**Problem to solve:**
Reproduce the material below word for word, from its first line through the line containing "The chart shows", including that line, and nothing beyond it.

**Dataset material:**
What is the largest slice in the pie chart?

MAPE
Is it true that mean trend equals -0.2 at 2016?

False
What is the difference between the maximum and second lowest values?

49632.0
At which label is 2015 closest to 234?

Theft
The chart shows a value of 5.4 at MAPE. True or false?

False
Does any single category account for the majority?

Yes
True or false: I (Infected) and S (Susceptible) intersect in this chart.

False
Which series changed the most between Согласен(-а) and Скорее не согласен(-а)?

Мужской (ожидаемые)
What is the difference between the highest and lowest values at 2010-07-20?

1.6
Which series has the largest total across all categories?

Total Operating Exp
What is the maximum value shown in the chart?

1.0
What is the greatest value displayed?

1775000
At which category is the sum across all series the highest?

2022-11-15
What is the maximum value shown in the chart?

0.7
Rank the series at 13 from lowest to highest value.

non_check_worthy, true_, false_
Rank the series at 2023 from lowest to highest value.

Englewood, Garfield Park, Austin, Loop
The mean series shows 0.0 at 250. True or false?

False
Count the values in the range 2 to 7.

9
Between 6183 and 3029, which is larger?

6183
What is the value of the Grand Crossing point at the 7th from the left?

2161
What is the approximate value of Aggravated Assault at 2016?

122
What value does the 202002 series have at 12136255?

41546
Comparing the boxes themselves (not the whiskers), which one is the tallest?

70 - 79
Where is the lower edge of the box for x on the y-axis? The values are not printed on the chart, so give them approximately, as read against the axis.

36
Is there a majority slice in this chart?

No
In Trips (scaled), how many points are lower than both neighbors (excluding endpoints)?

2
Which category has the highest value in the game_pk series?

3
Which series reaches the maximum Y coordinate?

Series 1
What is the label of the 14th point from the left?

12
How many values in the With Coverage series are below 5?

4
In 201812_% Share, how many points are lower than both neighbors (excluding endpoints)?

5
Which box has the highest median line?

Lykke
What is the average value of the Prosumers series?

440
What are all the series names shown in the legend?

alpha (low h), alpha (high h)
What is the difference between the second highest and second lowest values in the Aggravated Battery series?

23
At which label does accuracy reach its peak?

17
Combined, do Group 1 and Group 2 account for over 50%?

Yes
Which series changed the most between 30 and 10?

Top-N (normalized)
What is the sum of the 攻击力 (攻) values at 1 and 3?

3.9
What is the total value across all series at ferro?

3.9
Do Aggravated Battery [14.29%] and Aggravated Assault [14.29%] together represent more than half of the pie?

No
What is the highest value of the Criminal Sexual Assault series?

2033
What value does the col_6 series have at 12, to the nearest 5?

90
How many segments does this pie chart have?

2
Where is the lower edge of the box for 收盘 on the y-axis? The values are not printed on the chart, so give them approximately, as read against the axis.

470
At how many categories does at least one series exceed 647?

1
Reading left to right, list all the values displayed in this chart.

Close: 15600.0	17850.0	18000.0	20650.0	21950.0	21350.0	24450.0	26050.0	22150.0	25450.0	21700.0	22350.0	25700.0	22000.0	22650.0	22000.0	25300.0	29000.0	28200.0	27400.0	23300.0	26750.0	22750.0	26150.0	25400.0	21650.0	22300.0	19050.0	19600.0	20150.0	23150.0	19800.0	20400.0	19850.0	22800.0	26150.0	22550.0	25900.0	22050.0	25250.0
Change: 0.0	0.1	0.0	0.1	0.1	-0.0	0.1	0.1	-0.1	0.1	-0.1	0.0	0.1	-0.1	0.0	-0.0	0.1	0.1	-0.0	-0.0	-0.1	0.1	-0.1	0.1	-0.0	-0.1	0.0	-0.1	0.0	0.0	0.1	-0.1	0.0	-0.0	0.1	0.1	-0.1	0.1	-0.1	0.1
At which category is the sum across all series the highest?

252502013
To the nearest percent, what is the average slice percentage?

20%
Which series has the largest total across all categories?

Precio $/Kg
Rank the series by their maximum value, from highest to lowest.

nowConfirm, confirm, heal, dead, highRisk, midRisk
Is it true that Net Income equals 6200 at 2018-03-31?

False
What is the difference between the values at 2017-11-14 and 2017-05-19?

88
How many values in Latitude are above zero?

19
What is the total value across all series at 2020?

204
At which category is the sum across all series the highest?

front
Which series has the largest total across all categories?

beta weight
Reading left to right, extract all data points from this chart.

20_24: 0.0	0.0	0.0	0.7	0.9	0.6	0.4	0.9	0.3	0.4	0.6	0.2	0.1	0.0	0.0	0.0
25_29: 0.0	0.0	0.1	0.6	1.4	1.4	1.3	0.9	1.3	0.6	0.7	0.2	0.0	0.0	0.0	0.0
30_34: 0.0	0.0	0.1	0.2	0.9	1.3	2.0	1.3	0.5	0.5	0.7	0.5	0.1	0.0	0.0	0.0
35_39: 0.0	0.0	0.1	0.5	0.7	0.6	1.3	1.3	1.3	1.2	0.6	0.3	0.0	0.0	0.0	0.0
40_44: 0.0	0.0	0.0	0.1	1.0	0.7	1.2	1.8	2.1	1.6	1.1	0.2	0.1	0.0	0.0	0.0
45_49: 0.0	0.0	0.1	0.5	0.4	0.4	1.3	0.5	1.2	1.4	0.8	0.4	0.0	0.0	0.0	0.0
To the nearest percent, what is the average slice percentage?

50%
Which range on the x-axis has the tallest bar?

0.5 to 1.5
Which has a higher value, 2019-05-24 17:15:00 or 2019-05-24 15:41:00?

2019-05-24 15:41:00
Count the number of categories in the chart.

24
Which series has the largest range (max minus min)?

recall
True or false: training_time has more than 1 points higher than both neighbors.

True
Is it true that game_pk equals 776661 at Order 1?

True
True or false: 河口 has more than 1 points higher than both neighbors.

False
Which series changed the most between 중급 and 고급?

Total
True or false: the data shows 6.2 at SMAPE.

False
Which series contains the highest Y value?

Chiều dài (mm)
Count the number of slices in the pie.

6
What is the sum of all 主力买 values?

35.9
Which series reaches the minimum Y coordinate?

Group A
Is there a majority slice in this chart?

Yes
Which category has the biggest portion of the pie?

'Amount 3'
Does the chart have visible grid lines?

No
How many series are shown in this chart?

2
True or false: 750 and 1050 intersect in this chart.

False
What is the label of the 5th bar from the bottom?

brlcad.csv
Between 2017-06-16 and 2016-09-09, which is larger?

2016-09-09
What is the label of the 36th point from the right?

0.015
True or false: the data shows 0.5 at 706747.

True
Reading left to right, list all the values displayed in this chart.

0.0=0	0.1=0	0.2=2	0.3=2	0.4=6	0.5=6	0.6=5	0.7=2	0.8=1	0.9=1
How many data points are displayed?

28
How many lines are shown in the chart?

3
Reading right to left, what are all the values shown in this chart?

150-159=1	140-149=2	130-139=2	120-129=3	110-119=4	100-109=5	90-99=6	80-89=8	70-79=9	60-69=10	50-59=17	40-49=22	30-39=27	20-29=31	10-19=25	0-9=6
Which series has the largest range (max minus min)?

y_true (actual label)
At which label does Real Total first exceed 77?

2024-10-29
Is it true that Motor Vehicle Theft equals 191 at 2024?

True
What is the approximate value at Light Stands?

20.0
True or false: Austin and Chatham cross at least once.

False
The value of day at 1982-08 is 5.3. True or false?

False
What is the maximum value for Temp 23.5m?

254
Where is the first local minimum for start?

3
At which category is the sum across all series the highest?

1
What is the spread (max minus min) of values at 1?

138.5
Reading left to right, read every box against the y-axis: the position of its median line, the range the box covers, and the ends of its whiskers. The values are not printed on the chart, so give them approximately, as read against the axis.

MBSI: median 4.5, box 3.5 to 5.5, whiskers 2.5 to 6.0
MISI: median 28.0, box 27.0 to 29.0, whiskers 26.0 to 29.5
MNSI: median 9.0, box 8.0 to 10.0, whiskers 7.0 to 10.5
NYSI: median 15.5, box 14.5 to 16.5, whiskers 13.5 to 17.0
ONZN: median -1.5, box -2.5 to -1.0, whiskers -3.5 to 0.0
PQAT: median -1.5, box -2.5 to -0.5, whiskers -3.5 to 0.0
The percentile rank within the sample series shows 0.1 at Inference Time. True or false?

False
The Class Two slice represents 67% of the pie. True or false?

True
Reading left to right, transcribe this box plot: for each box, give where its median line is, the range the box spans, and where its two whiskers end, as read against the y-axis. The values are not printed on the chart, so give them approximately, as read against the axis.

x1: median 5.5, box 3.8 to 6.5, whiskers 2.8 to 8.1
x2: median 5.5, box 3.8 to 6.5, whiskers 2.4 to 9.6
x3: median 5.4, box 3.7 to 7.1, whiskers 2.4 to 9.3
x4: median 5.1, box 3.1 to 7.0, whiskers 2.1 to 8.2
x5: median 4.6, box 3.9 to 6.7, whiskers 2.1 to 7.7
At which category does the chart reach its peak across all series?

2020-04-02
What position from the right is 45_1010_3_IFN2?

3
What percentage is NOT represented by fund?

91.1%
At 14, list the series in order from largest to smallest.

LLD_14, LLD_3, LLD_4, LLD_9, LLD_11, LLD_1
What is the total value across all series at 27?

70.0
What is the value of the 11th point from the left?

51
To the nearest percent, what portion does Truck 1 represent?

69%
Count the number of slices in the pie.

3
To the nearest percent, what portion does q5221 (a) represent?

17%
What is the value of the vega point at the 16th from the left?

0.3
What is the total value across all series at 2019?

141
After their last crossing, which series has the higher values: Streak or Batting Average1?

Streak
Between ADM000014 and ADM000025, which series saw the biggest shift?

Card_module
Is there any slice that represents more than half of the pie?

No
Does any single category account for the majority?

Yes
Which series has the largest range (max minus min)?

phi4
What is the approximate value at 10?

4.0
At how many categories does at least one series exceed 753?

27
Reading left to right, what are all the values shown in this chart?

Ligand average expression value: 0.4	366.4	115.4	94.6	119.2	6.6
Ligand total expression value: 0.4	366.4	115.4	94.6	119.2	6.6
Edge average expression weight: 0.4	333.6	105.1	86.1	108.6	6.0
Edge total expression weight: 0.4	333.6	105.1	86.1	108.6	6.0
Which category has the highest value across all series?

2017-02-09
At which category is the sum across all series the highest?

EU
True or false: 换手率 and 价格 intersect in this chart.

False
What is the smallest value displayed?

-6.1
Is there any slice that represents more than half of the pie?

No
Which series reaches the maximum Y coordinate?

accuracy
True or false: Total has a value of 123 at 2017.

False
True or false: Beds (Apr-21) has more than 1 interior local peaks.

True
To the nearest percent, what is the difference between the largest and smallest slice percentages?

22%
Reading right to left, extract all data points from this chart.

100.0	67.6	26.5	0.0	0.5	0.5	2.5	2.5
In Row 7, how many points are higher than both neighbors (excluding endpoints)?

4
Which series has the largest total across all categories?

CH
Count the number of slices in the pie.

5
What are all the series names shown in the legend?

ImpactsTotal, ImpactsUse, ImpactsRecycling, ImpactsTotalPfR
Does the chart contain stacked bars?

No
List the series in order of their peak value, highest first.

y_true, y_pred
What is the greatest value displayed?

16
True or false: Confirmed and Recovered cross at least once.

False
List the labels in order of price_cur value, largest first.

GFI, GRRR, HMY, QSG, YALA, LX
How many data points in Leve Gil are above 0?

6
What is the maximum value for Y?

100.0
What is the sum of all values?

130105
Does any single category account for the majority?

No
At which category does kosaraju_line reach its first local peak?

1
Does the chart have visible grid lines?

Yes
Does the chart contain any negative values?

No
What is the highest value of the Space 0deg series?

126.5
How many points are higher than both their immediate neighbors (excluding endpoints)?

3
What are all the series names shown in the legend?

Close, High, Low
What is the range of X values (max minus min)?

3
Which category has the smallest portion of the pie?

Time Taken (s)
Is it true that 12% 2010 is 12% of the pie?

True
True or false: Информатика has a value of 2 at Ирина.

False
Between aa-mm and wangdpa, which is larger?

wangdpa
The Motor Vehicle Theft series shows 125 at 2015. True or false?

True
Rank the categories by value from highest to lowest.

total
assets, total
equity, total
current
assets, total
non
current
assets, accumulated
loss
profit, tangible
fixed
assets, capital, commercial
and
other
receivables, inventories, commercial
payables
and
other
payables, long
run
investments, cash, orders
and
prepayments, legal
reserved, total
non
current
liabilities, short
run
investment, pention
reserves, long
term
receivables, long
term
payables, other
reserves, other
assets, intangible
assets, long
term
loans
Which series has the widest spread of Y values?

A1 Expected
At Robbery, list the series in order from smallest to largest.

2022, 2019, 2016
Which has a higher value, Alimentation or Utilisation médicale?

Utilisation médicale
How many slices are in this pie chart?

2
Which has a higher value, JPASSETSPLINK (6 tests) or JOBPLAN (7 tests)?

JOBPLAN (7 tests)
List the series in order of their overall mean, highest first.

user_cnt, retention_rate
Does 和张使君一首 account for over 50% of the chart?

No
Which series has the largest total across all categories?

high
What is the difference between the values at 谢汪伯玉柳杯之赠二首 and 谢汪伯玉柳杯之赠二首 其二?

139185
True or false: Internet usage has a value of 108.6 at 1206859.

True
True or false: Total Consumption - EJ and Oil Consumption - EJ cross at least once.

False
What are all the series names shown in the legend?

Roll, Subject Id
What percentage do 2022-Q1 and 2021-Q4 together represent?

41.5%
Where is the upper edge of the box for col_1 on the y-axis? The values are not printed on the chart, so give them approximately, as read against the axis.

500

**Written answer:**
What is the largest slice in the pie chart?

MAPE
Is it true that mean trend equals -0.2 at 2016?

False
What is the difference between the maximum and second lowest values?

49632.0
At which label is 2015 closest to 234?

Theft
The chart shows a value of 5.4 at MAPE. True or false?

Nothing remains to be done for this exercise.